- [TASK DESCRIPTION]
Begin with the line holding "M515,662l35,12 -9,25h-39z", then print every line after it through the end of the data, exactly and with nothing added.

- [Stored items]
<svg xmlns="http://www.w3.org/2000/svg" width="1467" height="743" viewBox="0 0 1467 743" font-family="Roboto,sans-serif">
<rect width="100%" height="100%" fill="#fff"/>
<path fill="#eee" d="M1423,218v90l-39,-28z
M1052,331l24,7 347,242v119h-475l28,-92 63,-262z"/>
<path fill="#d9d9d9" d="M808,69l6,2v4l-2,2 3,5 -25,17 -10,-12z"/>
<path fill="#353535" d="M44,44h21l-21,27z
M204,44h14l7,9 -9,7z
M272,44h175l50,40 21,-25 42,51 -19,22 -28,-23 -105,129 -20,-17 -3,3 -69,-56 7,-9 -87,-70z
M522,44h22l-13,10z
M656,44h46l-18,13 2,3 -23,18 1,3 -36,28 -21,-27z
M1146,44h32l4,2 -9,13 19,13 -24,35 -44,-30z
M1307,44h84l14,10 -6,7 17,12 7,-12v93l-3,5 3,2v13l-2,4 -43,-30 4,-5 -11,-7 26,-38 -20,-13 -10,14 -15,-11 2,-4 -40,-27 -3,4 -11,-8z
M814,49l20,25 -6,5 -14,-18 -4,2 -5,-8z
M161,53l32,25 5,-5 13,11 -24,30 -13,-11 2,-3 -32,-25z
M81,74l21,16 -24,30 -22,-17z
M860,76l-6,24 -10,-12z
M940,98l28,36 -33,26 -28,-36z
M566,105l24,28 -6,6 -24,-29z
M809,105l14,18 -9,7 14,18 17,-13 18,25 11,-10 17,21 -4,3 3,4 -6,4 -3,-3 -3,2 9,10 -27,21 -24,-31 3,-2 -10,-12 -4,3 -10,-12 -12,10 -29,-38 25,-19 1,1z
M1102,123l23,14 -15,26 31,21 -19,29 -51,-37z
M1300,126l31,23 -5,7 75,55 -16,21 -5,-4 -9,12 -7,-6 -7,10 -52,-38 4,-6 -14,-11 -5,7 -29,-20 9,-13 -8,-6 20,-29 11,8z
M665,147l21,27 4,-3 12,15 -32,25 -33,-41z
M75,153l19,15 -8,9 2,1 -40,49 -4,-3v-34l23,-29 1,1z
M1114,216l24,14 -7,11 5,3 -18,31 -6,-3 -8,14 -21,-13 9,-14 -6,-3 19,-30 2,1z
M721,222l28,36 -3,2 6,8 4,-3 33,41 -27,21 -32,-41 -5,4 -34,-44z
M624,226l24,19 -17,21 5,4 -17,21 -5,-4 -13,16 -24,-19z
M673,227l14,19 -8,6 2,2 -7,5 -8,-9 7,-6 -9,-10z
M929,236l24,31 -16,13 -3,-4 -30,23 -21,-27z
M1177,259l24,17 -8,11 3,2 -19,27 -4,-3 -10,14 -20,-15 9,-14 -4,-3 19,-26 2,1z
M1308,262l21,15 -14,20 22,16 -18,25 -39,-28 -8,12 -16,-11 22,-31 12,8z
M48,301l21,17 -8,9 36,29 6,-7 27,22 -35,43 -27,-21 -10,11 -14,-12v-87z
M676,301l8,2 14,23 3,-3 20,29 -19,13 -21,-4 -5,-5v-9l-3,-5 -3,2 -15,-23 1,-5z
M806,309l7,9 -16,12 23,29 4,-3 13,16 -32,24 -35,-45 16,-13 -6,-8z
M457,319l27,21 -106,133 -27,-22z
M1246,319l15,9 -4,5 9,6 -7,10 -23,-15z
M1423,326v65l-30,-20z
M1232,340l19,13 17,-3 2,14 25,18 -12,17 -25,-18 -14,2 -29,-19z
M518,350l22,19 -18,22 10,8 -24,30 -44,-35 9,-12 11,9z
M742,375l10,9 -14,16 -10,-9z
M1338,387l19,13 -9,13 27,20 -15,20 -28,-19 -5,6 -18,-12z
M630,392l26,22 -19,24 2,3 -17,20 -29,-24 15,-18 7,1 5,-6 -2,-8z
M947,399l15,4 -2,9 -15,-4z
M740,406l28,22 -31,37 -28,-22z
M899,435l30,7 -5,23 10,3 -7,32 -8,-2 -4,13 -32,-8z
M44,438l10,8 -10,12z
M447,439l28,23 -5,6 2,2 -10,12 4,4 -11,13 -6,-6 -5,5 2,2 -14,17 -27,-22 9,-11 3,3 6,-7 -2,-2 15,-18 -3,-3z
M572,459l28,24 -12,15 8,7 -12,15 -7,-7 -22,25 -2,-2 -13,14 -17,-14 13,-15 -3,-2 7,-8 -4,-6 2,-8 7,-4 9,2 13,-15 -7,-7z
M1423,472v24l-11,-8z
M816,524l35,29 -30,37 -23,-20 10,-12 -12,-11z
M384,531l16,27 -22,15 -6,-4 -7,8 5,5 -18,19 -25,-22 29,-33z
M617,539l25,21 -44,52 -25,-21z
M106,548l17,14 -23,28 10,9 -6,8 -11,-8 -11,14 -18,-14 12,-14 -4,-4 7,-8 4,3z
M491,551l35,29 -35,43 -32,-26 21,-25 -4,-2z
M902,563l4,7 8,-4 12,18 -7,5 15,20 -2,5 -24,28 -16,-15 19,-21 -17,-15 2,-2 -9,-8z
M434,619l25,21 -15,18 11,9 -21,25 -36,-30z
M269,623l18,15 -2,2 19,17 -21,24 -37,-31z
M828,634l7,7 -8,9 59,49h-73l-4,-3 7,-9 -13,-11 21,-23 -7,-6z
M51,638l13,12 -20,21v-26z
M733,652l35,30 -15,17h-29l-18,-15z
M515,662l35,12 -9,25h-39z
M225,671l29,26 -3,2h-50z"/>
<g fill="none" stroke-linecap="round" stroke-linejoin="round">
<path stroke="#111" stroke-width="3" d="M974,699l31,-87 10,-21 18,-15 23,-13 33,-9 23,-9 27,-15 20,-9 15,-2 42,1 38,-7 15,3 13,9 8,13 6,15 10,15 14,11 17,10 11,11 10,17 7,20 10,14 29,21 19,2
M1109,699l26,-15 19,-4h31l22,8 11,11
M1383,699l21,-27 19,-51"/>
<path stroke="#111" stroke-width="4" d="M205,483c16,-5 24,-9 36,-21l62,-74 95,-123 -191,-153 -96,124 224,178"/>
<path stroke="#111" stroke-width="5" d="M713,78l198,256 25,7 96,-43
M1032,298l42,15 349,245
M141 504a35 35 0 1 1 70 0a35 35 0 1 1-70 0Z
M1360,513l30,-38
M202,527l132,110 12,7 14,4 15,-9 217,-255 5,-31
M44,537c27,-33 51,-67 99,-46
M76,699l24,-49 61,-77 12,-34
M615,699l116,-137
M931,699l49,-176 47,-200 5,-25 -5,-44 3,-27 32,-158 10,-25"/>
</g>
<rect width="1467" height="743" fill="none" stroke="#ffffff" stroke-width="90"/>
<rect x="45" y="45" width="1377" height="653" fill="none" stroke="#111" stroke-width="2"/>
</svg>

- [RESULT OF THIS TASK]
M515,662l35,12 -9,25h-39z
M225,671l29,26 -3,2h-50z"/>
<g fill="none" stroke-linecap="round" stroke-linejoin="round">
<path stroke="#111" stroke-width="3" d="M974,699l31,-87 10,-21 18,-15 23,-13 33,-9 23,-9 27,-15 20,-9 15,-2 42,1 38,-7 15,3 13,9 8,13 6,15 10,15 14,11 17,10 11,11 10,17 7,20 10,14 29,21 19,2
M1109,699l26,-15 19,-4h31l22,8 11,11
M1383,699l21,-27 19,-51"/>
<path stroke="#111" stroke-width="4" d="M205,483c16,-5 24,-9 36,-21l62,-74 95,-123 -191,-153 -96,124 224,178"/>
<path stroke="#111" stroke-width="5" d="M713,78l198,256 25,7 96,-43
M1032,298l42,15 349,245
M141 504a35 35 0 1 1 70 0a35 35 0 1 1-70 0Z
M1360,513l30,-38
M202,527l132,110 12,7 14,4 15,-9 217,-255 5,-31
M44,537c27,-33 51,-67 99,-46
M76,699l24,-49 61,-77 12,-34
M615,699l116,-137
M931,699l49,-176 47,-200 5,-25 -5,-44 3,-27 32,-158 10,-25"/>
</g>
<rect width="1467" height="743" fill="none" stroke="#ffffff" stroke-width="90"/>
<rect x="45" y="45" width="1377" height="653" fill="none" stroke="#111" stroke-width="2"/>
</svg>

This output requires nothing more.